The titles, Schwulst said, were selected for their accessibility and because they spanned the broadest storytelling range.

"New African Cinema" is presented in association with the Library of African Cinema, a project of San Francisco-based California Newsreel, a nonprofit organization that was founded in 1968 and distributes documentaries, social issue films and African features to institutional markets. It was produced with a grant from National Video Resources, a nonprofit foundation that supports the distribution of independent films.

Cornelius Moore, director of the Library of African Cinema, said the release is "an attempt to introduce African films to a new audience," whose knowledge of African films may be limited to South Africa's "The Gods Must Be Crazy," the commercially successful slapstick farce that was clouded by the shadow of apartheid.

African cinema, Moore noted, is an expression of how the various countries sought to develop independence after the continent became decolonized. "People will get a sense of how vibrant and varied African cinema is," he said.

Among its recurring themes are a tension between the modern world and the traditional past, and the struggle to determine one's place in the world.

Perhaps the most potentially commercial film in the collection, Moore said, is Ngangura Mweze's "La Vie Est Belle" (Life Is Rosy). This exuberant romp, made in 1987, features Zairian music legend Papa Wemba as a poor aspiring singer from the country who comes to the city to break into radio and television. His triumph over a series of obstacles is an illustration of Zairian's faith in "debrouillardise"--fending for yourself to survive.

"Touki Bouki" (Journey of the Hyena) is Djibril Diop Mambety's landmark 1973 Senegalese film. "It's one of those films that people may have heard about but not seen," Moore said. Influenced by the French New Wave, this rueful and restless social drama follows two young lovers who yearn to escape their dusty hometown for Paris.

Cameroonian director Jean Pierre Bekolo was 26 when he made "Quartier Mozart" and is, Moore said, "an example of someone influenced by world pop culture."

Bekolo, who previously edited music videos, has cited Spike Lee's "Do the Right Thing" and his book "She's Gotta Have It: Inside Guerrilla Filmmaking" as inspirations for his breakthrough film, which was awarded the Prix Afrique en Creation at the 1992 Cannes Film Festival.
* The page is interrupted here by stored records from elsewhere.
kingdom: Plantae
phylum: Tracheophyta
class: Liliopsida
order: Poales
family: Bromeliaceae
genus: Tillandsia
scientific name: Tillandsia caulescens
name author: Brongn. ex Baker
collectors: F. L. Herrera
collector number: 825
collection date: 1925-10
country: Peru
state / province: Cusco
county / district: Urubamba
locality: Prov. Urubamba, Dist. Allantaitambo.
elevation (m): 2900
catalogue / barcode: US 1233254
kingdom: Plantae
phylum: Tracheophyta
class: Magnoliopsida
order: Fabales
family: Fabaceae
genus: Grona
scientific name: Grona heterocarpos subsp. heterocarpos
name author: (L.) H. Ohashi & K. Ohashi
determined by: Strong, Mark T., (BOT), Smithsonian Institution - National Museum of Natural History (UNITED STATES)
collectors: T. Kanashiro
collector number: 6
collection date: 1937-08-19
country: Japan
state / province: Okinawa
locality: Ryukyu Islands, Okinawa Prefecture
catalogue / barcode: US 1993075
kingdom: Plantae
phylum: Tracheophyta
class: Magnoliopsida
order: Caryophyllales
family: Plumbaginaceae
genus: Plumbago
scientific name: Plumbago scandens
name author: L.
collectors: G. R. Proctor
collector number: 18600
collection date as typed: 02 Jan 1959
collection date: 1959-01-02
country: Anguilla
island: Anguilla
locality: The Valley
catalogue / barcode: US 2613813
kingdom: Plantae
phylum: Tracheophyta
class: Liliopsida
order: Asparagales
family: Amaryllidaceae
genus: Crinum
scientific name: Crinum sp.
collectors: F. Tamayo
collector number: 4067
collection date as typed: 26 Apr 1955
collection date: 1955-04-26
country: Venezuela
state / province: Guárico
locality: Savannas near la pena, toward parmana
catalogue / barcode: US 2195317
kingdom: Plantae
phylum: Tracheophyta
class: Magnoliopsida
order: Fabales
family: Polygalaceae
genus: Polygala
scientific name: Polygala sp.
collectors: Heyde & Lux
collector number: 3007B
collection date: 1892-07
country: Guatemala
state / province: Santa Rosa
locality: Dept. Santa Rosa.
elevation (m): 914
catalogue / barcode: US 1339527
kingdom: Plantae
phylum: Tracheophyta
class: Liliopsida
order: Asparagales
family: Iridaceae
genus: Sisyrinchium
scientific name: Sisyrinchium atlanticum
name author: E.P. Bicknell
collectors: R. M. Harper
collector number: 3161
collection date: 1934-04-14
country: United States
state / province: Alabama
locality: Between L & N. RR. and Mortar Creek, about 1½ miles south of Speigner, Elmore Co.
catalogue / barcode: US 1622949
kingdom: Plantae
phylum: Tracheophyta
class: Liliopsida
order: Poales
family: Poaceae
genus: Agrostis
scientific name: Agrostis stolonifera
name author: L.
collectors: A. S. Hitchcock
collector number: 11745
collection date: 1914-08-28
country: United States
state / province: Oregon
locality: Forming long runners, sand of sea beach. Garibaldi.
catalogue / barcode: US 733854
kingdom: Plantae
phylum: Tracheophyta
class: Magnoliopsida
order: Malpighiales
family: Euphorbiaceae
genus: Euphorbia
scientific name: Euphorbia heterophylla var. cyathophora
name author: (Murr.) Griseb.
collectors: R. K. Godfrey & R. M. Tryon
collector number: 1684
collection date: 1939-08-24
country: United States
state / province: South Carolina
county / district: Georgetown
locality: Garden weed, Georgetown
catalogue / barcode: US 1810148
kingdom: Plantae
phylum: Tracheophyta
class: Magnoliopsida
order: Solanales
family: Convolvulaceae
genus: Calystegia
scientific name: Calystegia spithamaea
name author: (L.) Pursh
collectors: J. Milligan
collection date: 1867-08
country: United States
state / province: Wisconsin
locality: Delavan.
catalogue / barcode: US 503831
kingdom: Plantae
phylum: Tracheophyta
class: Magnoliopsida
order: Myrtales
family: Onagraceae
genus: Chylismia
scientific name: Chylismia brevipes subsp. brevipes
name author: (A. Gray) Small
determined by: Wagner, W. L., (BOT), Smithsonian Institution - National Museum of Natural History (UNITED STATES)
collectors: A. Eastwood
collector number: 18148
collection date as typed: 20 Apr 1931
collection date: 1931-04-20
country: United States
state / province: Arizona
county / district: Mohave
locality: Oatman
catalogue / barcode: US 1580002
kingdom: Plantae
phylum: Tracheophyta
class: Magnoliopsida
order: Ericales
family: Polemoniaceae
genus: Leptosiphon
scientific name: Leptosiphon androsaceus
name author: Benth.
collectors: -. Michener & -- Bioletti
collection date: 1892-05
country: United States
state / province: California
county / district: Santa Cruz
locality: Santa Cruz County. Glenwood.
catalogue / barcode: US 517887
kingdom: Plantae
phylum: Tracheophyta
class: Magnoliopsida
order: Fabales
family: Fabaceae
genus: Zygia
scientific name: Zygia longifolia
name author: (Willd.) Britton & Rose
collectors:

This unsentimental comic fantasy unfolds during the course of 48 hours as a schoolgirl, with the help of a local sorceress, enters the body of a young man to discover the sexual politics of her working-class neighborhood.

Gaston Kabore's "Wend Kuuni" (God's Gift) was the first major feature-length film produced in Burkina Faso. It is a deliberately paced fable about a mysterious young orphan who is found mute and without memory. He is befriended by villagers whose generosity triumphs over the bigotry and cruelty that drove the boy from his native village.

African cinema lags behind African music in finding an international audience. "Africa is a continent that people don't know about," Moore said. "They think of war and famine."

Traditionally, he added, Hollywood films haven't been much help: "Even in movies that are supposed to be about Africa, a person who is African is peripheral to the story. This series smashes stereotypes and shows Africa's rich diversity. These cultures are not static. There is change going on."